Many students, however, said that the discontinuation of City Bucks at their favorite locations might alter their purchasing patterns.
“That’s the worst news I’ve ever heard,” Van Barbeau ’11 said in reference to the discontinued use of City Bucks at CTB.
“I love City Bucks because it’s not real money to me … I bursar it and my mom gets it as tuition,” Barbeau added.
Alexandra Post ’12, who called the discontinuation of City Bucks at several locations “very upsetting,” said she uses her City Bucks at CTB because “the bursar goes to a different account than my parents’ credit card.”
She said she would probably buy her morning coffee at Starbucks now, adding that City Bucks were particularly convenient for her “because I lose things very easily and losing my ID card is not as big a deal as [losing] a credit card.”
Without City Bucks available, “I’ll definitely stop going to Collegetown Bagels as much,” Thomas Gabay ’12 said.

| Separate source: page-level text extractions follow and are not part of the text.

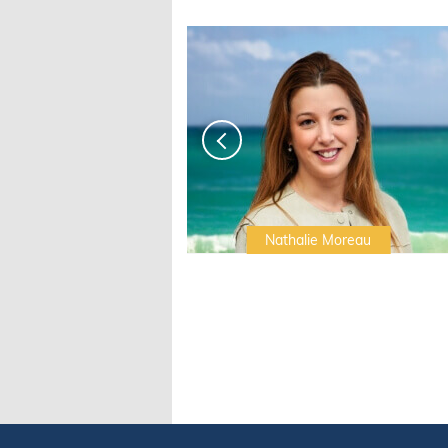
Irwin Sonigo
Nathalie Moreau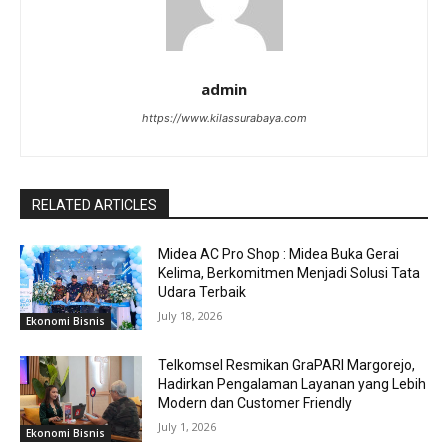
admin
https://www.kilassurabaya.com
RELATED ARTICLES
Midea AC Pro Shop : Midea Buka Gerai
Kelima, Berkomitmen Menjadi Solusi Tata
Udara Terbaik
July 18, 2026
Ekonomi Bisnis
Telkomsel Resmikan GraPARI Margorejo,
Hadirkan Pengalaman Layanan yang Lebih
Modern dan Customer Friendly
July 1, 2026
Ekonomi Bisnis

Gabay said he would now “go to CTP instead [over CTB] as long as they still accept City Bucks.”
Still, some were hopeful City Bucks could continue to help bring student business to local stores. Maxie’s Supper Club General Manager Todd Parlato said Maxie’s was continuing to use the program because the added costs “weren’t that dramatic” and because “we were told [by Cornell] there would be an increase in marketing on campus.”
Plum Tree’s owner Hiro Oshima said his restaurant would continue to offer City Bucks, which he said many students still use. He added that he negotiated his contract with Cornell Dining to lower the percent transaction fee to four percent.
Contrary to Brous and Schuepbach or Oshima and Parlato, most expressed uncertainty as to whether or not to continue the City Bucks program.
Collegetown Pizza owner Kelly Attia said that although CTP is slated to continue City Bucks until the end of the semester, the business is “just giving [the new program] a try.”
Mama Teresa Pizza owner Merendino Enzo said City Bucks sales have “gone down year by year,” but was hesitant to immediately cut ties with the program.
Still, he was upset with the price hikes, calling them “wrong” and “unfair.”
Many store owners –– particularly those whose stores are located in Collegetown –– seemed to be waiting to see whether other stores would eliminate City Bucks before doing so themselves.
“If only three businesses have [City Bucks], it’s not worth having,” Enzo said. “I want to have everybody get together to make a decision.”